In the last 10 years, immunotherapy drugs have been developed to target these proteins to “boost” the immune system’s response. Dostarlimab, used in the recent study, blocks the PD-1 on the T-cell from bonding with the PD-L1 on the cancer cell, preventing the cancer from “hiding” and unleashing the immune system on the tumor.
MSKCC researchers reported that dostarlimab alone eliminated all 12 participants’ tumors and induced remission – and none of them needed the radiation and/or chemo that was planned as the next step in treatment, and none have needed surgery.
This outcome was unexpected and astounding. While more research is needed, it is possible that dostarlimab may be an effective, nonoperative treatment option for the 5-10% of patients who have MMR deficient rectal cancer. More time and research are needed – and UT Southwestern is leading the charge for other innovative, nonoperative rectal cancer treatments.

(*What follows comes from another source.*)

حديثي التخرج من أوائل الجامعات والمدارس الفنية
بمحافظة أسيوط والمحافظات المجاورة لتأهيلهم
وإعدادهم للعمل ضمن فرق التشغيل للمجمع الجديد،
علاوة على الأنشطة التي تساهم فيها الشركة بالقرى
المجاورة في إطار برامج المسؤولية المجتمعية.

Research under way for novel rectal cancer treatments
UT Southwestern clinical researcher Todd Aguilera, M.D., Ph.D., is enrolling patients in a clinical study of an antiCD40 antagonist immunotherapy for stage 2 and 3 rectal cancers. Patients with MMR deficient tumors, such as those in the recent study, and MMR proficient tumors (which account for the other 90-95% of rectal cancer cases), are eligible for the trial, called INNATE (Immunotherapy During Neoadjuvant Therapy for Rectal Cancer). Learn about eligibility criteria here.

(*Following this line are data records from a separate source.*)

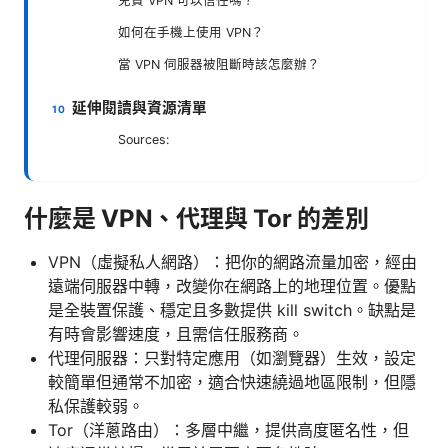
免費 VPN 可以信任嗎？
如何在手機上使用 VPN？
當 VPN 伺服器被阻斷時該怎麼辦？
延伸閱讀與資源清單
Sources:
什麼是 VPN、代理與 Tor 的差別
VPN（虛擬私人網路）：把你的網路流量加密，經由
遠端伺服器中轉，改變你在網路上的地理位置。優點
是全裝置保護、穩定且多數提供 kill switch。缺點是
有時會影響速度，且需信任服務商。
代理伺服器：只對特定應用（如瀏覽器）生效，設定
較簡單但通常不加密，適合快速繞過地區限制，但隱
私保護較弱。
Tor（洋蔥路由）：多層中繼，提供高度匿名性，但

Radiation oncologist Nina Sanford, M.D., is also enrolling patients in a Phase I Trial of Dose-Escalated Personalized Ultra-fractionated Stereotactic Adaptive Radiotherapy (PULSAR), for Locally Advanced Rectal Cancer. PULSAR has proven highly effective for several types of cancer that are either inoperable or result in life-altering surgeries, such as lung cancer. The study will assess whether we can increase the dose of radiation given to patients with rectal cancer without worse toxicity, by increasing the amount of time between doses. Learn about eligibility for the PULSAR trial.

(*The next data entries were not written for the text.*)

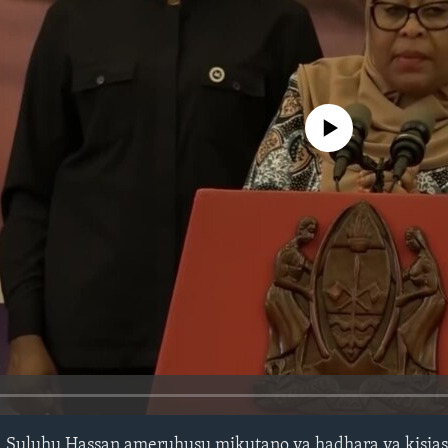
No media source currently avail
 Suluhu Hassan ameruhusu mikutano ya hadhara ya kisias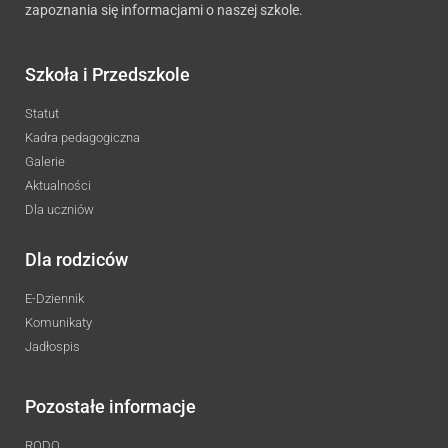
zapoznania się informacjami o naszej szkole.
Szkoła i Przedszkole
Statut
Kadra pedagogiczna
Galerie
Aktualności
Dla uczniów
Dla rodziców
E-Dziennik
Komunikaty
Jadłospis
Pozostałe informacje
RODO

Simmons Cancer Center recently underwent a rigorous review process and achieved a three-year accreditation from the National Accreditation Program for Rectal Cancer (NAPRC). And as an academic medical center, UT Southwestern uses the latest research to plan our patients’ care. Our multidisciplinary cancer teams balance aggressive approaches with scientific evidence to provide safe, personalized treatment.
So, when exciting findings are published, our experts immediately start discussing whether and how to start incorporating novel therapies into our patients’ care. The Simmons Cancer Center is the only NCI-designated comprehensive cancer center in North Texas, and as such we consider it our responsibility to develop guidelines to help patients understand who is eligible for these novel therapies, the extent to which novel treatments might help, and any associated risks associated with them.
While the short-term results of the current trial are phenomenal, patients must understand that we do not yet have data for long-term outcomes – we cannot be certain that the patients will not need radiation, chemo, or surgery in the future. Dostarlimab is not yet FDA-approved for non-metastatic rectal cancer. Currently, the drug can be offered on a case-by-case basis and depending on insurance approval.
Immunotherapy can be an effective treatment option for patients who are eligible. Patients who want to try immunotherapy should do so in a center equipped to handle rare but serious complications, such as having an extreme immune response.
Ten years ago, non-operative management of rectal cancer seemed like a pipe dream. Today, it is a reality for many patients. Studies such as these are moving us closer to a future in which most, if not all, patients with rectal cancer could have a nonsurgical curative treatment option.